I did a local standalone blast pre-miRNAs against a genome in tabular format (-m 8) and got the results. My next steps for refining the results include GC content analysis, RepeatMasker etc. I am currently developing a Perl program to extract the part of the sequence that has matched to any pre-MiRNAs from the Tabular column. My logic include

1. Matching the supercontig name with a specific sequence block name in the genome file.
2. Extracting the matched area in between the sequence match and end points mentioned in the tabular file.

In the tabular output, there is query sequence match start and end point as well as subject sequence start and end point. Which should I be using as a start and end point for sequence extraction? Query sequence or subject sequence?

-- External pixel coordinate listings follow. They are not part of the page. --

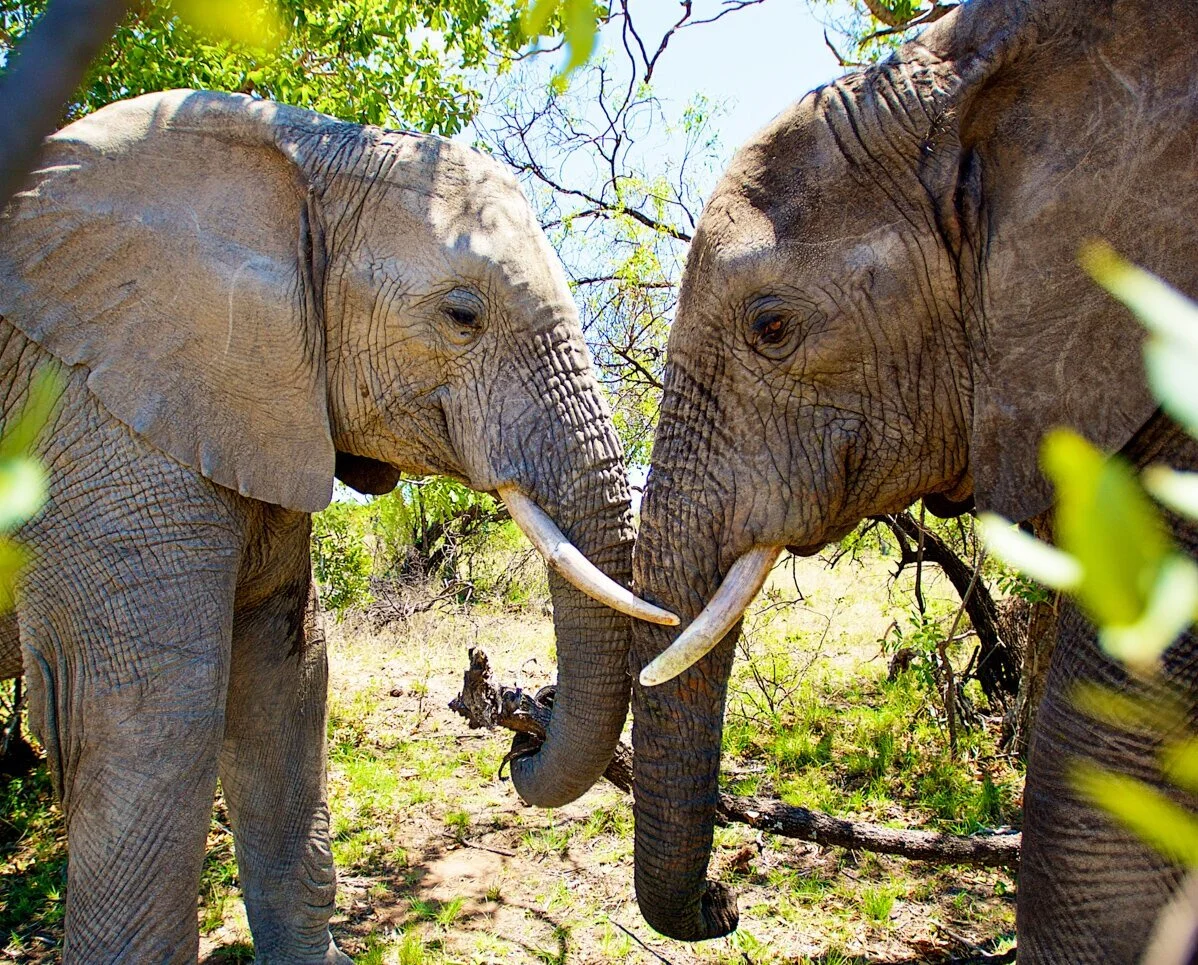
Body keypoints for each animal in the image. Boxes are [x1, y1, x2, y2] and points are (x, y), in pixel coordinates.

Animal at [0, 89, 675, 963]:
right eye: (462, 315)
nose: (521, 735)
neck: (303, 152)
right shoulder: (92, 412)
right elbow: (153, 715)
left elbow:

http://www.ncbi.nlm.nih.gov/staff/tao/URLAPI/blastall/blastall_node93.html

I have read published papers on miRNA where they mention a sliding window of 70 or 100 nucleotides on either side of the match area. I presume that these researchers extract 70 nucleotides before the start of the match area as well as 70 nucleotides after the end of the match area. Am I right in presuming this and should I be doing the same thing?

Please help

In response to 2) In the tabular output, there is query sequence match start and end point as well as subject sequence start and end point. Which should I be using as a start and end point for sequence extraction? Query sequence or subject sequence?

The "query" is the input file you specified with the "-i" option, which is your pre-miRNA sequences.

The "subject" is the database you specified with the "-d" option, which is your "genome" (assuming human/mourse)

So the query coordinates will be small numbers (as the pre-miRNAs are short), and the subject numbers will be big (as they are genome coordinates).